SPIRITUALITAS KADER | Seni Menciptakan Karakter Manusia bag-3
Selama ini yang sering disebut-sebut sebagai tujuan tarbiyah Islamiyah adalah menciptakan insan kaamil dan yang disebut al insanul-kamil adalah al-insaanul-mlaaikiyyun. Sementara dalam kenyataanya, tidak ada manusia yang menyerupai malaikat. Sebagian dari sifat malaikat memang ada di dalam diri manusia, namun sebagian sifat setan juga ada. Kedua unsur yang ada dalam diri manusia tersebut terus berusaha untuk saling mengalahkan.
Oleh karena itu, perlu kiranya ditegaskan bahwa output tarbiyah bukanlah insan kaamil melainkan al insaanush-shaalih yang sesuai dengan shalahiyatul Islam li kulli zamaanin wa makaanin. Aplikasi agama ini bisa adaptif terhadap ruang dan waktu, sedangkan orang yang shaalihun, adalah orang yang cocok untuk seluruh ruang dan waktu. Output tarbiyah Islamiyah haruslah juga manusia-manusia shalih yang cerdas untuk tempat dan zamannya.
Perbedaan antara al insaansh-shaalih dan al insaanul kaamil itu sangat mendasar, karena kebaikan tidak bisa berdiri sendiri. Kebaikan mempunyai makna manakala dinisbatkan kepada ruang dan waktunya. Demikian pula halnya dengan akhlak, yang juga tidak bisa berdiri sendiri, karena al akhlaaqul faadhilah atau akhlak-akhlak yang utama juga tidak bisa berdiri sendiri, dan baru mempunyai makna manakala dinisbatkan kepada ruang dan waktunya.
Sebagaimana Allah SWT melukiskan dua karakter orang beriman yang paradoksial:
“asyidda-u ‘alal kuffaar, ruhamaa-u bainahum.”
Sifat asyiddaa dengan ruhamaa lahir dari satu jiwa yang sama, tetapi tertuju kepada objek yang berbeda, dalam ruang dan waktunya yang berbeda, dan dalam konteks yang juga berbeda. JIwa yang sama melahirkan respon yang berbeda kepada obyek-obyek yang berbeda.

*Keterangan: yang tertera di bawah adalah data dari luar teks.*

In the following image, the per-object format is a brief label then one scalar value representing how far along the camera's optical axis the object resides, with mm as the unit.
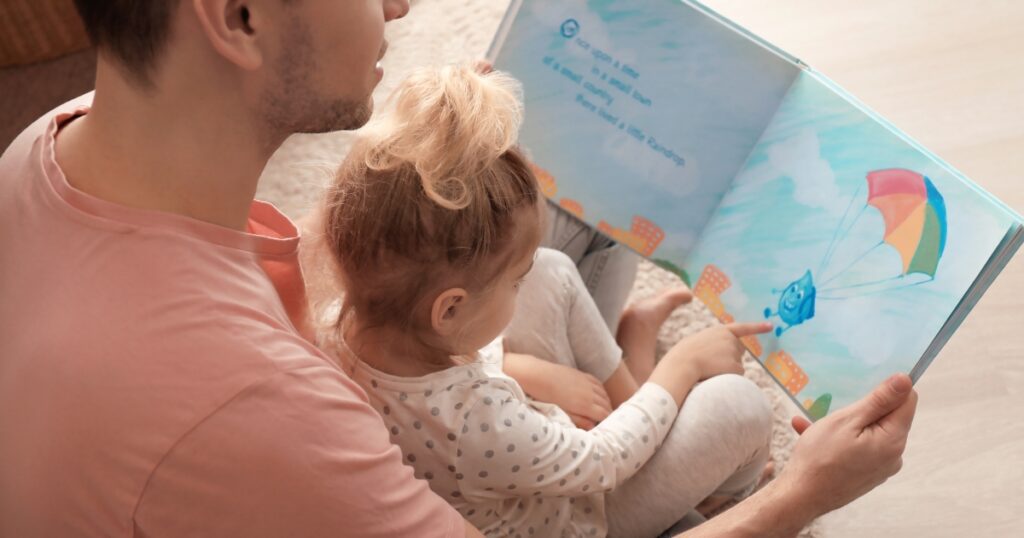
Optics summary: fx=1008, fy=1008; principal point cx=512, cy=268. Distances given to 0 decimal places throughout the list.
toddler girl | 840
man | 653
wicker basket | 1774
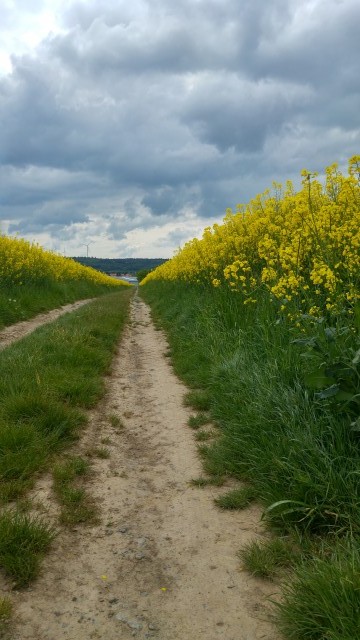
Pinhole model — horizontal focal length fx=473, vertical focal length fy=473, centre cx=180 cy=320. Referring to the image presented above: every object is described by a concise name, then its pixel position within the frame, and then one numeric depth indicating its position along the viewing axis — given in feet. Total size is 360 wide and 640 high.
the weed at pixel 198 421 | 16.81
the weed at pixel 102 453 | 14.23
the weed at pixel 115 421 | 16.86
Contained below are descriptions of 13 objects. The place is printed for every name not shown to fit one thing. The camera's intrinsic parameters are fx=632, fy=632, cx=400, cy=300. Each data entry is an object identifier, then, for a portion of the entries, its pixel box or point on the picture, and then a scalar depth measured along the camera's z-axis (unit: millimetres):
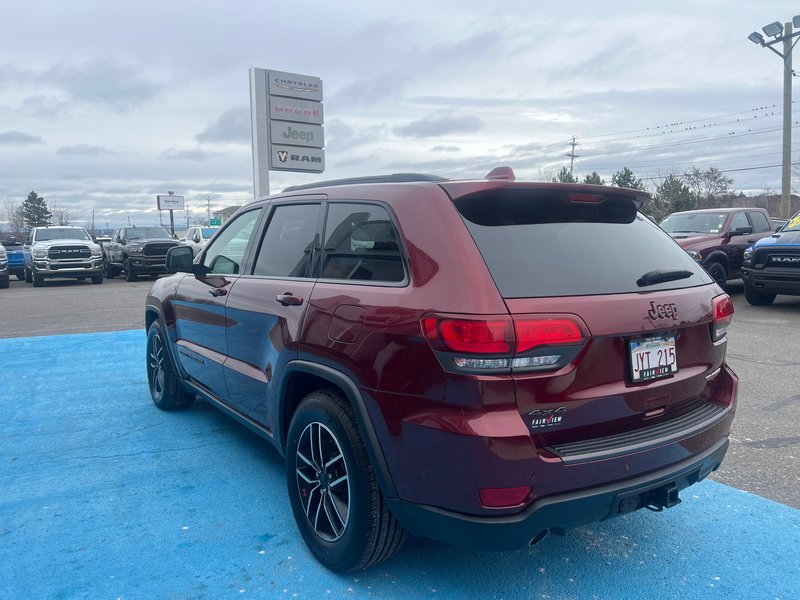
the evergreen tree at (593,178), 61088
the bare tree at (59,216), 94200
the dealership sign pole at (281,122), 18984
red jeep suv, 2287
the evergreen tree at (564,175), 72125
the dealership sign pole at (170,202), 83125
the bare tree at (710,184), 63688
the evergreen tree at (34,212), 85125
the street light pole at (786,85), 22188
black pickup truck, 20516
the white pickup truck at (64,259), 19312
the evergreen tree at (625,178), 66125
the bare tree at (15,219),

Oleh karena itu, sifat keras tidak bisa serta merta dibilang semata-mata baik atau sebaliknya buruk, melainkan harus dilihat sesuai dengan obyeknya dan konteks ruang dan waktunya. Ada saat seseorang harus bersikap keras, dan justru malah salah jika bersikap lembut. Sebaliknya pada saat seseorang harus bersikap lembut, maka akan salah jika bersikap keras. Artinya akhlak mengacu pada fungsi, sehingga seseorang tidak menjadi baik dengan sendirinya jika karakternya hanya satu, yakni lembut sepanjang masa. Atau sebaliknya, keras terus sepanjang masa. Manusia harus mengatur bagaimana memfungsikan seluruh karakter itu. Manusia beriman yang diinginkan sebagai produk tarbiyah harus mempunyai mekanisme instruksional di dalam dirinya yang akan membantu mengeluarkan sifat-sifat tersebut berdasarkan ruang dan waktunya, sehingga ketika obyeknya berbeda, maka penyikapannya pun berbeda.